Fans of Microsoft's Front Page and similar tools such as Pagemill—and they are legion—include Julie James, Internet services librarian at Kansas City Public Library. Julie likes the way she can check and fix links without even opening a document, and several people cited Front Page's sophisticated abilities to manage entire sites. When I ran a couple of library Web sites created in Front Page and Pagemill through Bobby's accessibility validator, however, Bobby returned them with many errors, while pages created with tagging editors received much better ratings. WYSIWYG editors easily produce attractive sites and have powerful management tools—but before you publish your work, you might want to run the pages through validators to ensure that everyone you're trying to serve will be able to view your message.
In addition to his favorite tagging editor, Arachnophilia, Minkel loves his digital camera and Photoshop, a nice if pricey graphics software that came with his scanner.
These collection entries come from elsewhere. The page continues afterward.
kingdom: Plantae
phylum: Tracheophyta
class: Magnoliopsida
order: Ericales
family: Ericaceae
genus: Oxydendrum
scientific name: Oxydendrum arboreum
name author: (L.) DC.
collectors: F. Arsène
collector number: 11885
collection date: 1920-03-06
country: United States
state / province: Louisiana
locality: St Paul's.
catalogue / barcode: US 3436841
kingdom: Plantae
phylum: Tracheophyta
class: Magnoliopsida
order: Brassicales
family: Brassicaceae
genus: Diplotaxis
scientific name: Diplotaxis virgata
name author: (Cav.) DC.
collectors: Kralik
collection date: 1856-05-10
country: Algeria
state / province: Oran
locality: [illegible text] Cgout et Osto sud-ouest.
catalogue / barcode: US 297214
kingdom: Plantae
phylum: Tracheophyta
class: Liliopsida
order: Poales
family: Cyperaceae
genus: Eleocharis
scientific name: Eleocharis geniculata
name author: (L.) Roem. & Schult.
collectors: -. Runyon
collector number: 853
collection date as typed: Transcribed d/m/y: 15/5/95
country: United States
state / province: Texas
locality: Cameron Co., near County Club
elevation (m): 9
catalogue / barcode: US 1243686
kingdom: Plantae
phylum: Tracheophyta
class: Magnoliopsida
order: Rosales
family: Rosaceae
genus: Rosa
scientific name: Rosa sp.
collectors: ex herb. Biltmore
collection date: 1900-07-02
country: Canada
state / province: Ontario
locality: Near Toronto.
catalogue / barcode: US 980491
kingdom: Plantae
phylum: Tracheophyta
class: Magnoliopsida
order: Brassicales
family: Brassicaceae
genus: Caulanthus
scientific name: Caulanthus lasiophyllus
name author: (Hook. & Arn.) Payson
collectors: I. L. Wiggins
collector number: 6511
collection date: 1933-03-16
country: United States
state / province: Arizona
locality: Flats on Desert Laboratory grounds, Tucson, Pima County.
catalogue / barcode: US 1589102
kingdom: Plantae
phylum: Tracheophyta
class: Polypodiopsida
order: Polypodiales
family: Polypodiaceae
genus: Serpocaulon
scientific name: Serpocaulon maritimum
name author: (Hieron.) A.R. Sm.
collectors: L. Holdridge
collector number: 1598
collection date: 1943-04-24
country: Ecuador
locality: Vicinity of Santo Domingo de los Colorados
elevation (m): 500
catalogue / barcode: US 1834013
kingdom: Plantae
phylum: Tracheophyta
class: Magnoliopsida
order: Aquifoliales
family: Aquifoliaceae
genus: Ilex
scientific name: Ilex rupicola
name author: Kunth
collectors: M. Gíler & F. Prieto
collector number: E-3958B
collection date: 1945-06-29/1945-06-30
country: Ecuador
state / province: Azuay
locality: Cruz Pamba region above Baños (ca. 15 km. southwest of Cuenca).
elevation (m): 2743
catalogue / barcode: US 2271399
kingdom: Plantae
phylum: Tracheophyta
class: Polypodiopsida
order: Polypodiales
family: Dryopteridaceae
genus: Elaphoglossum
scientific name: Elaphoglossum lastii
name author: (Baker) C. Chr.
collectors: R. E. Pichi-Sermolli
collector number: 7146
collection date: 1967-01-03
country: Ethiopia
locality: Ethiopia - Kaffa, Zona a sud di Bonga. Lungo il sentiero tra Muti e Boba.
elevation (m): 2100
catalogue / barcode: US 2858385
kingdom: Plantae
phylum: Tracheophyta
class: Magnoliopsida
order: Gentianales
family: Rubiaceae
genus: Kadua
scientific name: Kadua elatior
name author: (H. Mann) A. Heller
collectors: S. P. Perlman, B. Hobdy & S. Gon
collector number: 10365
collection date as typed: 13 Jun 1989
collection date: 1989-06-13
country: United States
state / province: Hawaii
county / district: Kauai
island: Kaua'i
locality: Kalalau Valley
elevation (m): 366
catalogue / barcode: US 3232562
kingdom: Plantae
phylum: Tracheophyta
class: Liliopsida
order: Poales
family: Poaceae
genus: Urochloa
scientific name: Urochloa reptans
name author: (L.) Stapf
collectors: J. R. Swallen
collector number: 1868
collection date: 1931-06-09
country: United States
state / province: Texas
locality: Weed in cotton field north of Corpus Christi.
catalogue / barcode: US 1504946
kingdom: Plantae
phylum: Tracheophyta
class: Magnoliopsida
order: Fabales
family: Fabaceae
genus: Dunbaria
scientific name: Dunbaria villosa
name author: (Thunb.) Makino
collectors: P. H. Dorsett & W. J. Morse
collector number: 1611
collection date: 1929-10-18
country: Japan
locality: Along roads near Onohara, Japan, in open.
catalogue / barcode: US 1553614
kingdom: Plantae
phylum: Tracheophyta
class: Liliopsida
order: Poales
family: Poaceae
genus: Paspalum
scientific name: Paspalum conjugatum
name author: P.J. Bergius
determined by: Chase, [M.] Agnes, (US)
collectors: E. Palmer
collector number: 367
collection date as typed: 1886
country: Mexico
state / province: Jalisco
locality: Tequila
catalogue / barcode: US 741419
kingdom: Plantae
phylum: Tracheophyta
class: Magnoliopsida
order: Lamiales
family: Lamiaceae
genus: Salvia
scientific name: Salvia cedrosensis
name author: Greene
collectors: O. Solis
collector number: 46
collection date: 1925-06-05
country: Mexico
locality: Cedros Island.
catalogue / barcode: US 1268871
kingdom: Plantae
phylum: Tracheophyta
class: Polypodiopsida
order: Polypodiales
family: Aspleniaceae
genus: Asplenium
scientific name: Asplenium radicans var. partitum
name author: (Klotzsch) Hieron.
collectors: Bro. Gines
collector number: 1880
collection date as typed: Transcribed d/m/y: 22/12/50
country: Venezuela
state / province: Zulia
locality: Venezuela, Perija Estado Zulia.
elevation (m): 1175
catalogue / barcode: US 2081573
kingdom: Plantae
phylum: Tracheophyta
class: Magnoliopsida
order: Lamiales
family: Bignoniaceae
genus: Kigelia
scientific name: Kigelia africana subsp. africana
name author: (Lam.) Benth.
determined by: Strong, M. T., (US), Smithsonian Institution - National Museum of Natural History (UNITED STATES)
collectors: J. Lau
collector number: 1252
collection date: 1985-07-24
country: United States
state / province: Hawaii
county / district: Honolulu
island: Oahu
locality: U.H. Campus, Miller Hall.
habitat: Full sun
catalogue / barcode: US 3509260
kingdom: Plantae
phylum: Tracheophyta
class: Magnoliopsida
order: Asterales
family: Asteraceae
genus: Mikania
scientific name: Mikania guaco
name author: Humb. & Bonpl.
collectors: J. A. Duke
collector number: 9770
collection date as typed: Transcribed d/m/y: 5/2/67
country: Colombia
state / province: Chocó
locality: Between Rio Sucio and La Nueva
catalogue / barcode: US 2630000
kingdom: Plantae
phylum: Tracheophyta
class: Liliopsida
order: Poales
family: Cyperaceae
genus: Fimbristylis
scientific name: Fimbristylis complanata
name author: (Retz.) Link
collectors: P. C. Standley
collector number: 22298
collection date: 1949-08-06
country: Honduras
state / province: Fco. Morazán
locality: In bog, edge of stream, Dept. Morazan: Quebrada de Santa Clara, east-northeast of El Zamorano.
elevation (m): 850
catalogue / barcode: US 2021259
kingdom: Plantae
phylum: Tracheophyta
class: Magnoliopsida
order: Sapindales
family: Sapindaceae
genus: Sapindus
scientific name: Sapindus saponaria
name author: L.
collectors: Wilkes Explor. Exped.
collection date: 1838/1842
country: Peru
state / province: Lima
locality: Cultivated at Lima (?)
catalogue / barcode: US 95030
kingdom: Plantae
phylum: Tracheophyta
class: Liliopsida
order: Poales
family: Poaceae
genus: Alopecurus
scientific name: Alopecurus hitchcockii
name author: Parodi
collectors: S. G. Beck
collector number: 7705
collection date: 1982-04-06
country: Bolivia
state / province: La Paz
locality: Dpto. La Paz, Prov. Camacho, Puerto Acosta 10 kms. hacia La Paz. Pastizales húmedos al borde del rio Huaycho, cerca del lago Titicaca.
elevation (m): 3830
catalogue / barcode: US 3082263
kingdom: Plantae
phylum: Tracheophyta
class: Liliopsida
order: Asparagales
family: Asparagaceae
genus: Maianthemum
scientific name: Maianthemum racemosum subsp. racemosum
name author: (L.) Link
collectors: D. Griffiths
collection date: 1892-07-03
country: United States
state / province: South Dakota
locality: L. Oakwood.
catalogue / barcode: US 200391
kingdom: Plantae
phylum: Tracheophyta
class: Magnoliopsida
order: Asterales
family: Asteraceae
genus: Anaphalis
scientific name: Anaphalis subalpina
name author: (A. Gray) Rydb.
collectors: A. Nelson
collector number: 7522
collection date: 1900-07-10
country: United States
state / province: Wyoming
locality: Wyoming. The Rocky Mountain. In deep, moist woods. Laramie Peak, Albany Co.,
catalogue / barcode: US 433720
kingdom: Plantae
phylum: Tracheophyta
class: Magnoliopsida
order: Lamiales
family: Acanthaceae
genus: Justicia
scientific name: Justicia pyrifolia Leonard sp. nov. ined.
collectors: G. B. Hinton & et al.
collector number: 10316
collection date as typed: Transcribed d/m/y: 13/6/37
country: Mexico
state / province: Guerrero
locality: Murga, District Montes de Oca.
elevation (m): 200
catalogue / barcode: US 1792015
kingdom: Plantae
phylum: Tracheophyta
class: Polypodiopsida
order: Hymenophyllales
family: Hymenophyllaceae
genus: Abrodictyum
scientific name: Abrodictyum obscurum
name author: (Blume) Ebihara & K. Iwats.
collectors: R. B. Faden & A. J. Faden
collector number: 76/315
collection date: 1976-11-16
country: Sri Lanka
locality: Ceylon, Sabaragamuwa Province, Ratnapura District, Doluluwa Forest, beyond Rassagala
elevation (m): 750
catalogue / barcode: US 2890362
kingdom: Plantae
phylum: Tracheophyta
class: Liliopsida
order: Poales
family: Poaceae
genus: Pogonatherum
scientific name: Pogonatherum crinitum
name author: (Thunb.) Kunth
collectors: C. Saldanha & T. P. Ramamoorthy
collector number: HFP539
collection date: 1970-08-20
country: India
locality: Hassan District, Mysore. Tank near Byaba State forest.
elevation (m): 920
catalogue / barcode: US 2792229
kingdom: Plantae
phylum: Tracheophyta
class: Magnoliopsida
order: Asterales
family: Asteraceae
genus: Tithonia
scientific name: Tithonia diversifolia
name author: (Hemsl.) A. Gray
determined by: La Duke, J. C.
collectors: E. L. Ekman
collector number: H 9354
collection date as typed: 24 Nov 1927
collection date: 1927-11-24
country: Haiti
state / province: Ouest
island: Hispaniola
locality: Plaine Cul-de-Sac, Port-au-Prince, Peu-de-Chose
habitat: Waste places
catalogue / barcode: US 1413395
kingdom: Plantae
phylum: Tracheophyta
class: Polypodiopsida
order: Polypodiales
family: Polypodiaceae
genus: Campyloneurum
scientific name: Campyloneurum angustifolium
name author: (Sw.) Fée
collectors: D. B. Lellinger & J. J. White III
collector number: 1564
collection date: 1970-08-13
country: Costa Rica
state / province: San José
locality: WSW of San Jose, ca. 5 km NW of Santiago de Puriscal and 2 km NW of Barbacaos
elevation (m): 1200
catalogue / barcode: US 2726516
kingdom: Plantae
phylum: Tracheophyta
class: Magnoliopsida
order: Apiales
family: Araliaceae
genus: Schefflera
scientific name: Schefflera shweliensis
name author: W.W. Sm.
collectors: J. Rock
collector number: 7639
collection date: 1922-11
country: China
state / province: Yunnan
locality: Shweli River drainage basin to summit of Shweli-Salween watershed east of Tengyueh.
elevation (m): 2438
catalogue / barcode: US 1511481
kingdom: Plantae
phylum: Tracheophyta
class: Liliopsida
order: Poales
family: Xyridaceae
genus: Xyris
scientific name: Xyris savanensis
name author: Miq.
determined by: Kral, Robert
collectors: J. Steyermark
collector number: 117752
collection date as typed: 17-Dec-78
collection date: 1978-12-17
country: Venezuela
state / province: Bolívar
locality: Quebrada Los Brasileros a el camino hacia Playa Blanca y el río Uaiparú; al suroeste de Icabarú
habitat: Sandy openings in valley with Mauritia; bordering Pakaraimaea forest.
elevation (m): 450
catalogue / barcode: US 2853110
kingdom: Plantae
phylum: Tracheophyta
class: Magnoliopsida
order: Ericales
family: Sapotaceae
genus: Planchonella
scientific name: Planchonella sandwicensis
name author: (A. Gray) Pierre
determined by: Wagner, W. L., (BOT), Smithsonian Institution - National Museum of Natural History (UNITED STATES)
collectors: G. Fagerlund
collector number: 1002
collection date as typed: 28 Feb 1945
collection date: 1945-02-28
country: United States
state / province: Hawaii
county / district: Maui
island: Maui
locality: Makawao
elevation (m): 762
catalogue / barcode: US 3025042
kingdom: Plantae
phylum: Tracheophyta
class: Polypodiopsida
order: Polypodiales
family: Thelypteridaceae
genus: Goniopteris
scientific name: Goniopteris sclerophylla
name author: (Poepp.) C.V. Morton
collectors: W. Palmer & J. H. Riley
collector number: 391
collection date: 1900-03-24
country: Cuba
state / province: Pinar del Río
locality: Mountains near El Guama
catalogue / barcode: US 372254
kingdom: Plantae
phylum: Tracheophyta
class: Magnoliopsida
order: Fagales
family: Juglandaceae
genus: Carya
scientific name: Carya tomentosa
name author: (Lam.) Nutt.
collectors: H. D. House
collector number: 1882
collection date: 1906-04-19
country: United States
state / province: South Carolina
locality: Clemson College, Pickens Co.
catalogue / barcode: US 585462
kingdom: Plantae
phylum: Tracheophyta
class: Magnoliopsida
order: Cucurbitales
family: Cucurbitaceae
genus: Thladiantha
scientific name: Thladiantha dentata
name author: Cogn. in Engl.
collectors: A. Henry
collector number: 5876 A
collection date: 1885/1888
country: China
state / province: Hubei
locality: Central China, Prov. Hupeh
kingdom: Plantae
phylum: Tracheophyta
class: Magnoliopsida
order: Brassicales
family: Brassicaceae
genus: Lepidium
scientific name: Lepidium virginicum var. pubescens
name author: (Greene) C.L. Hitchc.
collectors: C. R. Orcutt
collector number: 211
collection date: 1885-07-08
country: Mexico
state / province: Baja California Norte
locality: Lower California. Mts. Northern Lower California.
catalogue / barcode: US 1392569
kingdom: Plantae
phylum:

The three tools together allow him to quickly create lively resources. Check out the kids' pages at Multnomah's Web site!
Sometimes the most modest tools have ardent fans. Roy Lewis of the Northeast Texas Library System and Michael Reagan, Internet database librarian at California State University/Northridge, like WS_FTP, a Windows-based FTP tool. I too use this reliable workhorse for uploading files to Web sites. It's lightweight, inexpensive, available in versions for Windows 3.1 and 95, and has all kinds of neato features such as name-changing on the fly and the ability to instantly create and modify directories on your remote site. To browse for this and other tools, visit the Tucows Web site.
Then there are two programs that are a little hard to describe. Recently, I had about two hours to pull together a bibliography on library buildings for my board. "Sure, no problem," I panted, and turned to Endnote, which is a portmanteau software program combining a Z39.50 client with the ability to create and manipulate bibliographies in a variety of formats, including MARC and HTML (it has good search capabilities, too). Think Swiss army knife for writers and reference librarians. Though I had never used Endnote, in a few minutes I was connecting to remote catalogs through its front end, vacuuming up citations left and right, giving them a tidy once-over, and then producing a neatly formatted bibliography.
Michael J. Perkins of San Diego State University's Love Library cast his vote for a similar tool—BookWhere2000, a Z39.50 client and bibliography program. It's hard to explain just how nifty these tools are. At around $300 a copy, they should be nifty, but I've paid a lot more for a lot less. Except, of course, for catalog cards—they're worth their weight in gold!